The retirement of my oncologist left me with feelings of sadness and loss. Here’s how I coped as I moved on to the next stage of my health journey with breast cancer.
I sat in my oncologist’s office, staring nervously at a display of family photos on a small side table — a faded shot of a smiling couple wearing thick 1980s-style glasses, a more recent image of a handsome young man holding a round-cheeked baby, and a little girl with that same man’s eyes laughing at something out of the frame.
I stared at their faces, wondering how many terrified women had done the same, studying these snapshots to distract themselves from the news they were about to receive.
Though I reached no evidence of disease 6 years ago after being diagnosed and treated for stage 2 invasive ductal carcinoma caused by my BRCA2 gene mutation, these annual visits to my oncologist’s office dredged up a barrage of feelings. Fear. Uncertainty. Anxiety.

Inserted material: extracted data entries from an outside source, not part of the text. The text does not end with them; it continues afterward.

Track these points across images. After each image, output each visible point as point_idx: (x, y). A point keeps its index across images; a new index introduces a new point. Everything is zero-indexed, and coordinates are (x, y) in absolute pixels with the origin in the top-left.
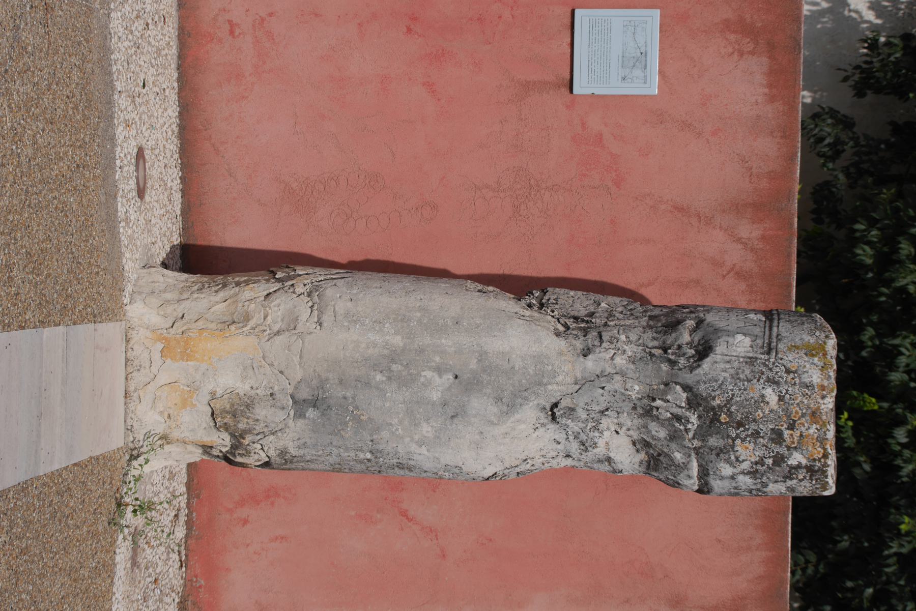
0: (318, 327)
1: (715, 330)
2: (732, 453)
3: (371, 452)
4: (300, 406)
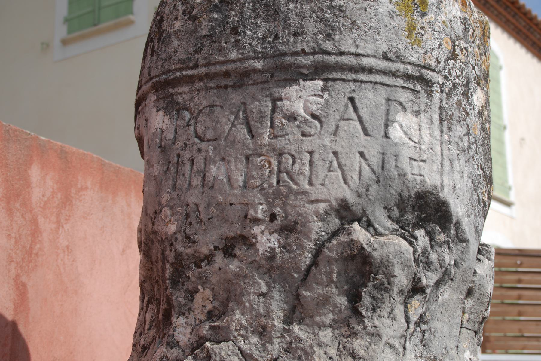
1: (378, 181)
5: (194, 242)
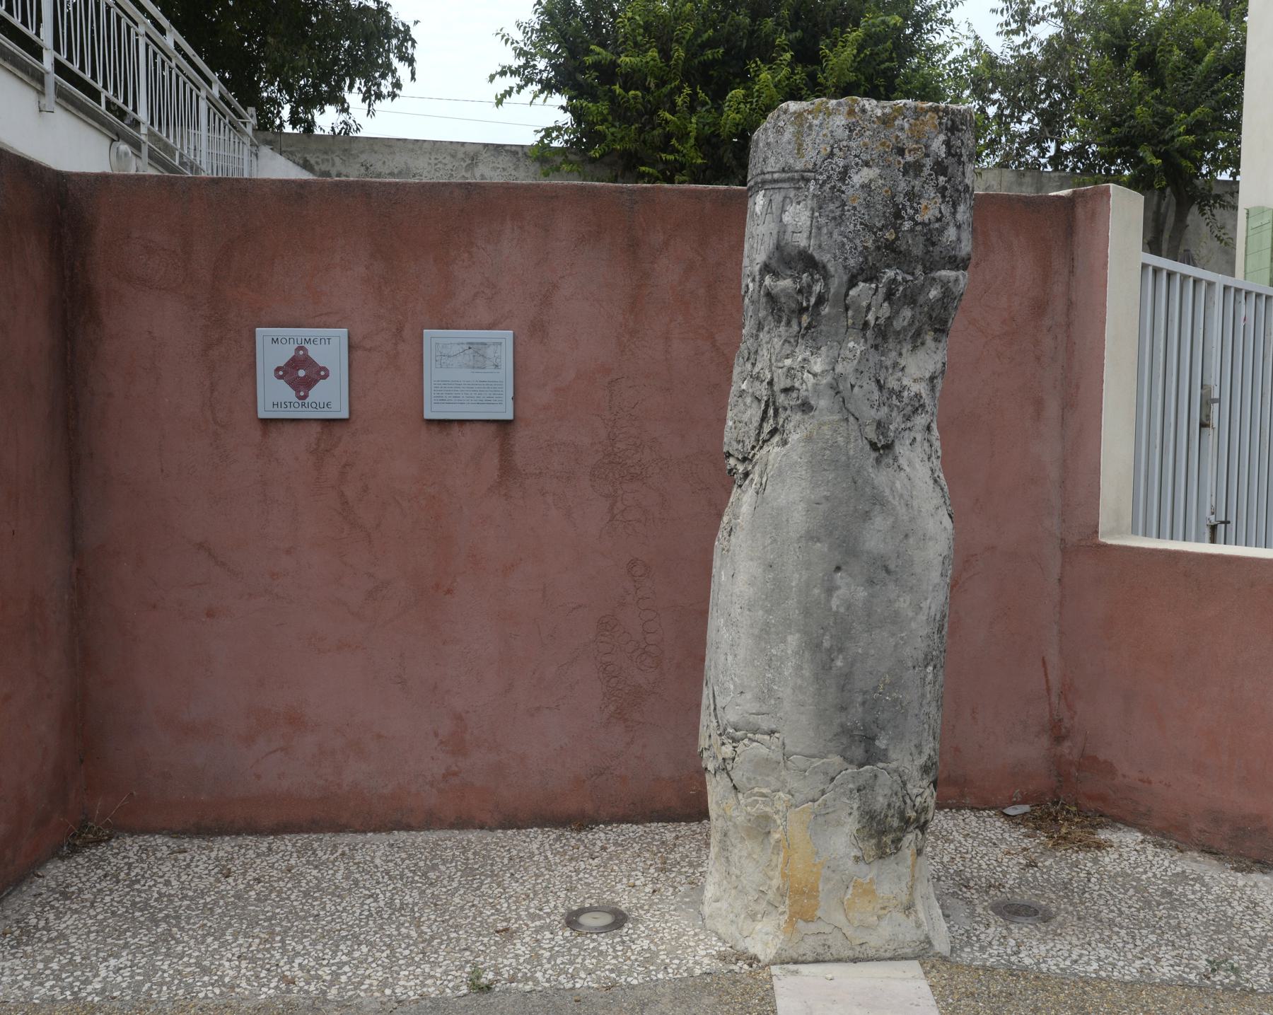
0: (777, 735)
1: (777, 249)
2: (931, 226)
3: (926, 667)
4: (872, 756)
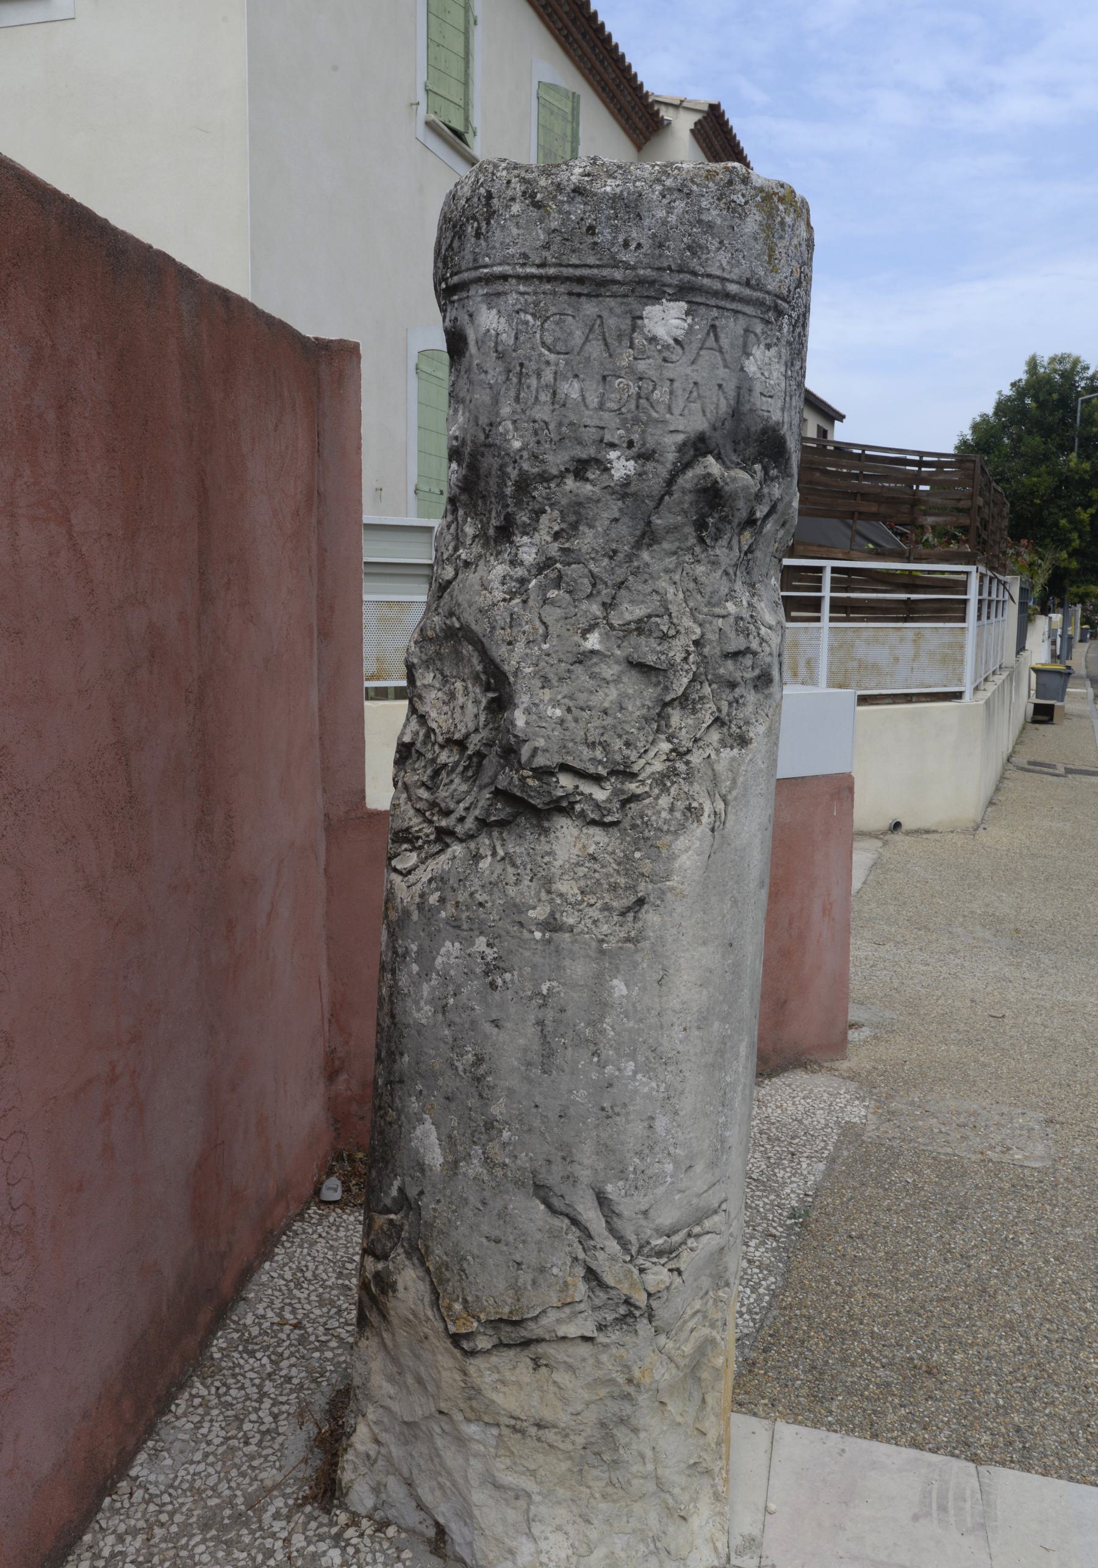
1: (733, 416)
5: (543, 461)
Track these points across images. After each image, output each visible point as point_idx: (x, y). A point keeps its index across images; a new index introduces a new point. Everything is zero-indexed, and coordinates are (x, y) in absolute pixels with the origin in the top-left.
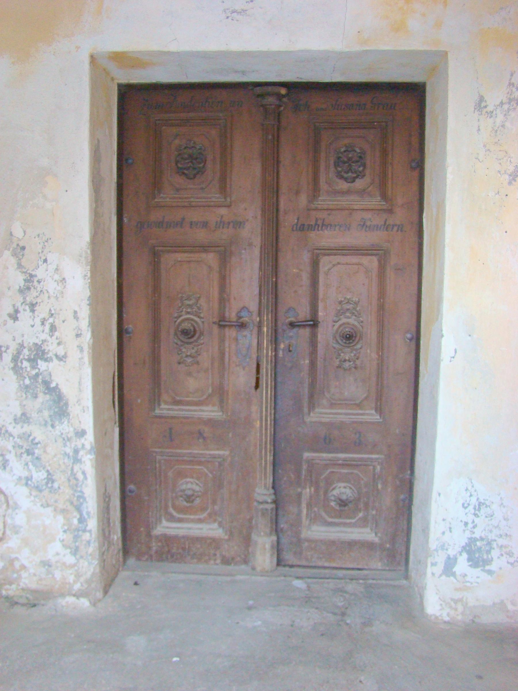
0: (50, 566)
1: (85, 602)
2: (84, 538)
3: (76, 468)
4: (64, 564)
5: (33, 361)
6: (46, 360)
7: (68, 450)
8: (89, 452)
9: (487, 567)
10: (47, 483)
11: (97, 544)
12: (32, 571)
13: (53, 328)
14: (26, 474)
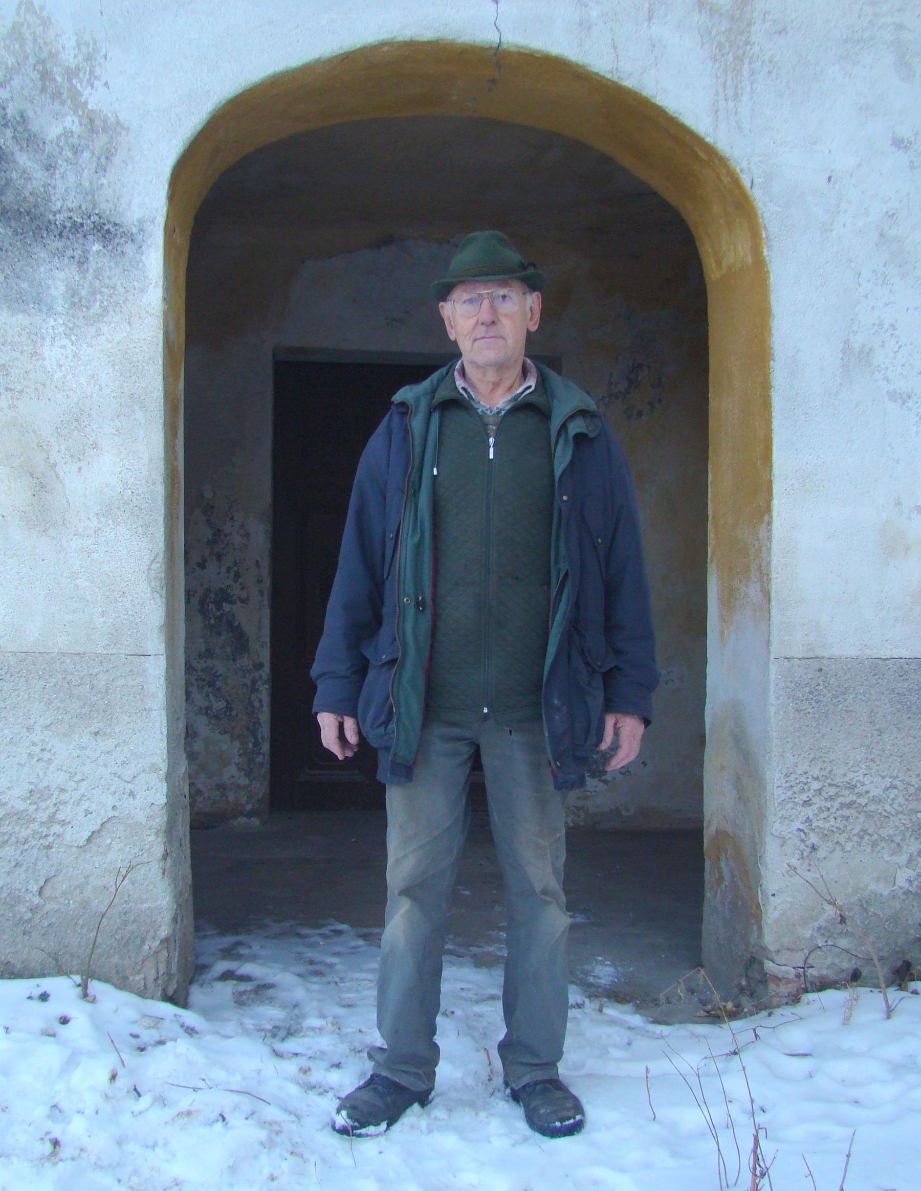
0: (224, 789)
1: (256, 821)
2: (257, 760)
3: (253, 697)
4: (238, 786)
5: (219, 606)
6: (231, 603)
7: (247, 681)
8: (266, 682)
9: (603, 778)
10: (226, 712)
11: (268, 766)
12: (206, 795)
13: (237, 576)
14: (207, 704)
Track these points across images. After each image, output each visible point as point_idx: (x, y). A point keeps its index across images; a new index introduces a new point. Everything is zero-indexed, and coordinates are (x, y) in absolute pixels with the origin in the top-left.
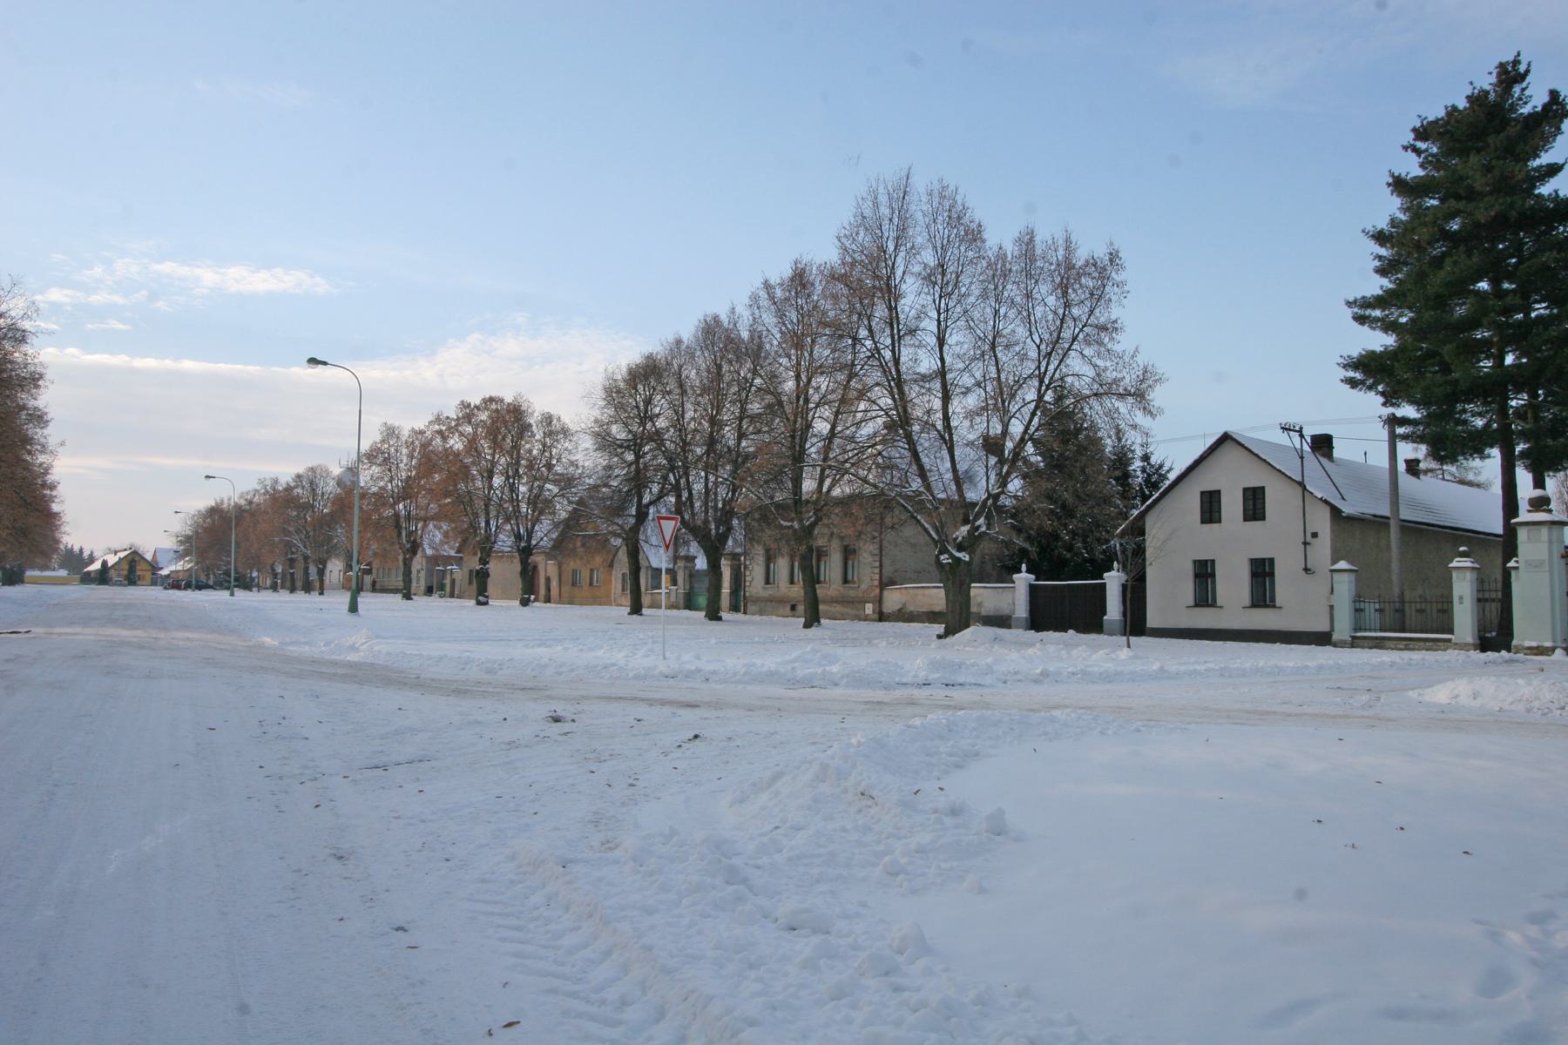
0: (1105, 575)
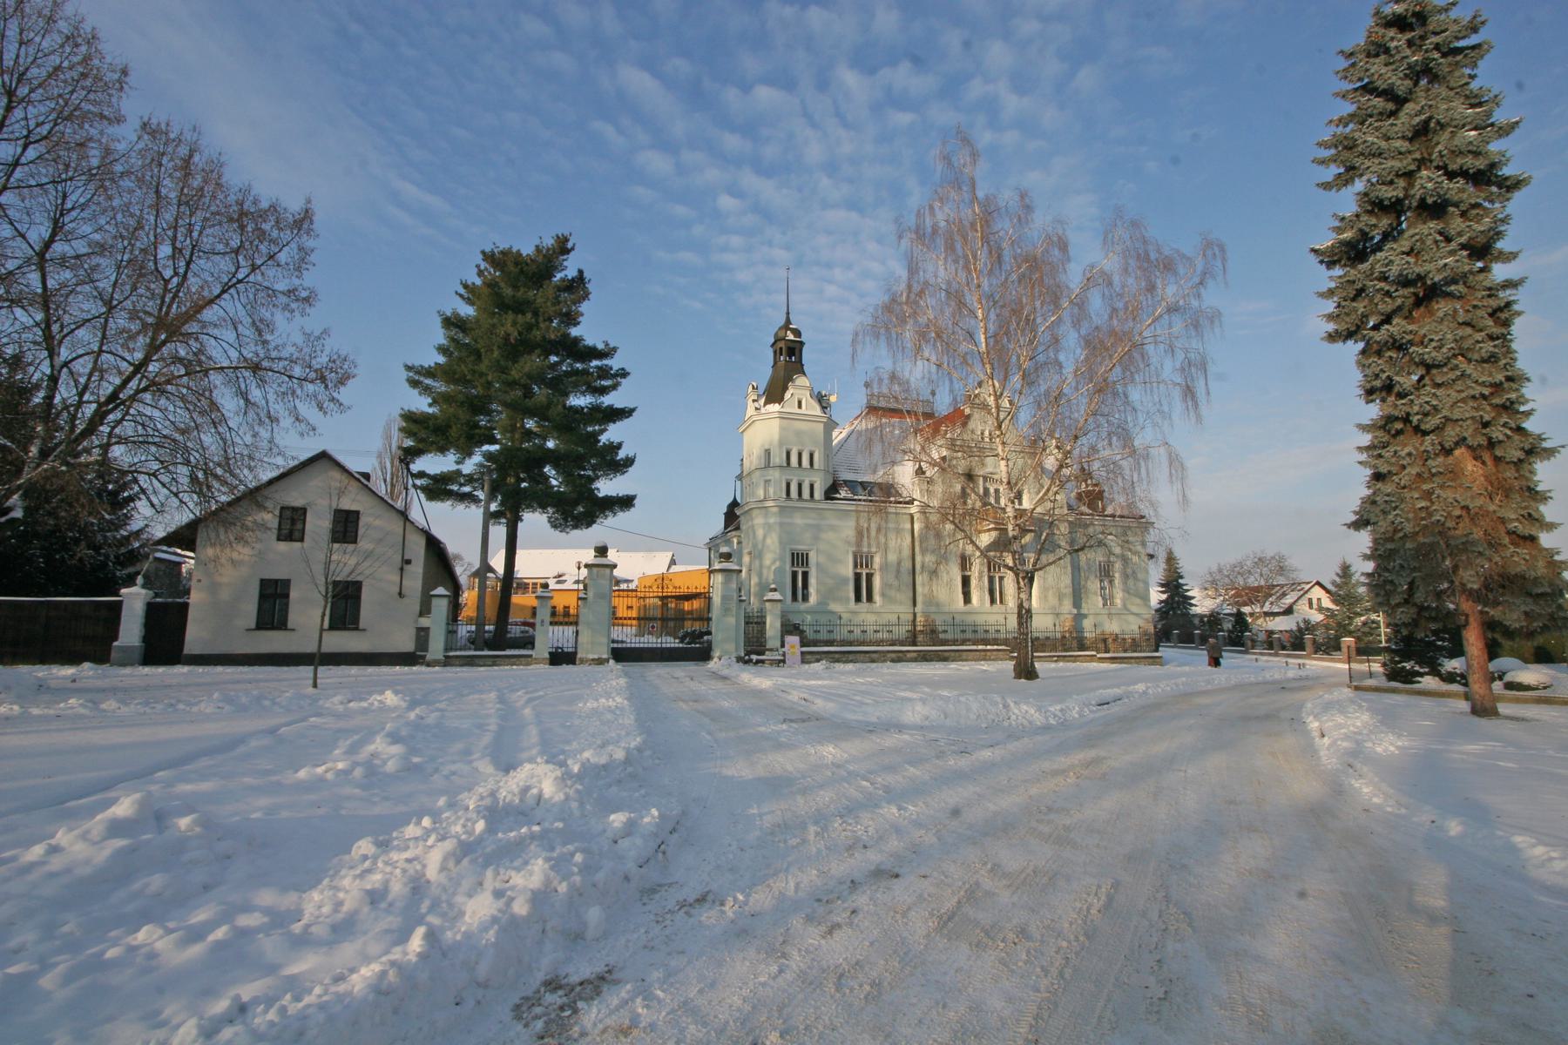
0: (124, 591)
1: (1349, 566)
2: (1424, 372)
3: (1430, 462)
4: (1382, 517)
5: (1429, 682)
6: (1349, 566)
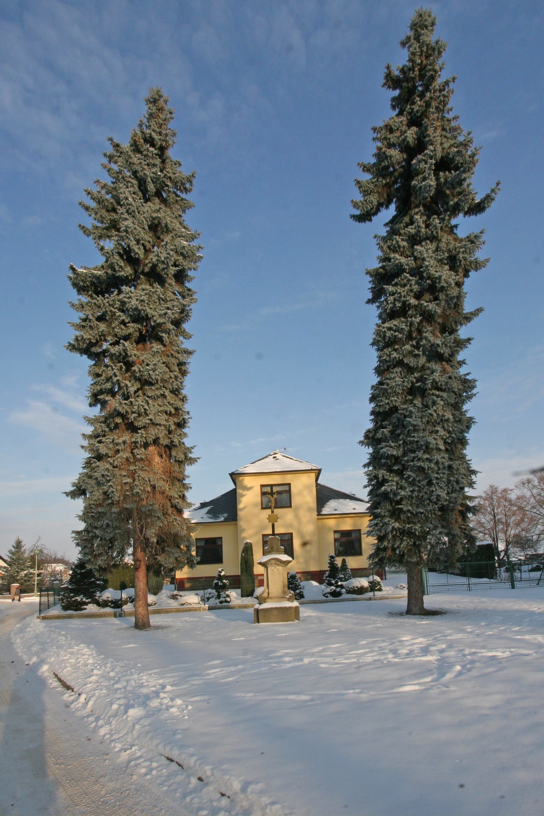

Checkups with my oncologist brought on other more positive feelings, as well — comfort, camaraderie, and confidence that I was in good hands. This man helped save my life, after all, and from the moment he gave me my diagnosis, he treated me with compassion and respect. He felt like my greatest ally as I navigated the highs and lows of chemotherapy and multiple surgeries, including a bilateral mastectomy.
On this particular day, he delivered good news. My blood work looked great, and I had no reason for concern about my health. But just as I breathed a sigh of relief, he delivered less welcome news — he was retiring.
While I smiled and congratulated him, the revelation felt bittersweet. I was genuinely happy for him because he deserved a break, and I was sure the family in all those framed photos would love to spend more time with him.
But at the same time, I couldn’t help feeling sad. He’d become such an important part of my life over the past 6 years, and the idea of putting my health in someone else’s hands felt wrong.
I’d had the same reaction a few months before. My surgeon — the one who performed my bilateral mastectomy and joyously delivered the news of a clear pathology report after — told me I no longer needed to continue our yearly visits.
He’d become such an important part of my life over the past 6 years, and the idea of putting my health in someone else’s hands felt wrong.
While I knew that was ultimately a good thing, I found myself crying in the car on the way home, feeling a sense of loss I didn’t quite understand.
Of course, these feelings of loss and grief are totally natural. When you spend so much time with a person during such an intense, terrifying period of your life, you’re bound to feel a sense of kinship. And when that person is tasked with saving your life, it’s easy to develop an attachment that feels more important than the ordinary doctor-patient relationship.
Making sense of those feelings and learning how to move on to the next stage of my health journey felt daunting. Here are some ways I’ve learned to cope.
The feeling of loss when your doctor retires or leaves a practice is a typical, valid response. A small 2010 study even showed that attachment theory can explain our need for long-term relationships with our doctors.
It’s also important to acknowledge and allow yourself to feel and process these emotions rather than blowing them off. Giving yourself room to experience painful emotions allows you to become more resilient and build your own internal resources.
Fear of the unknown certainly plays a role in the feelings of grief over losing a doctor. Particularly if you’re in active treatment, these feelings can be unsettling at best and downright terrifying at worst.
So, it’s important to ask questions about how your care will be handled going forward. If a replacement has been selected, ask to speak with or meet that new doctor. If that person hasn’t been hired yet, ask to speak with the one who will handle your care in the interim.
Don’t be afraid to ask how their approach might differ from your previous physician. Knowing that my new doctor follows the same protocols I’m accustomed to helps me feel more comfortable about the change.
It may feel hard to share these feelings with others — particularly family and friends who haven’t experienced a health crisis or chronic illness. But talking about the sense of loss you’re experiencing can help you move past the grief.
Look to support groups at your cancer center or hospital, where you can share with others who understand the emotions you’re feeling.
For me, an online cancer patient and survivor support group helped me work through my feelings about my oncologist’s retirement. And if you’re still struggling, speaking with a professional counselor can help you find coping tools for handling feelings of loss and fear.
As breast cancer patients and survivors, we often find ourselves grappling with unexpected bumps on the road to recovery. But knowing that I’ve been able to overcome situations more difficult than my doctor’s retirement reminds me that I can adapt to this change, too.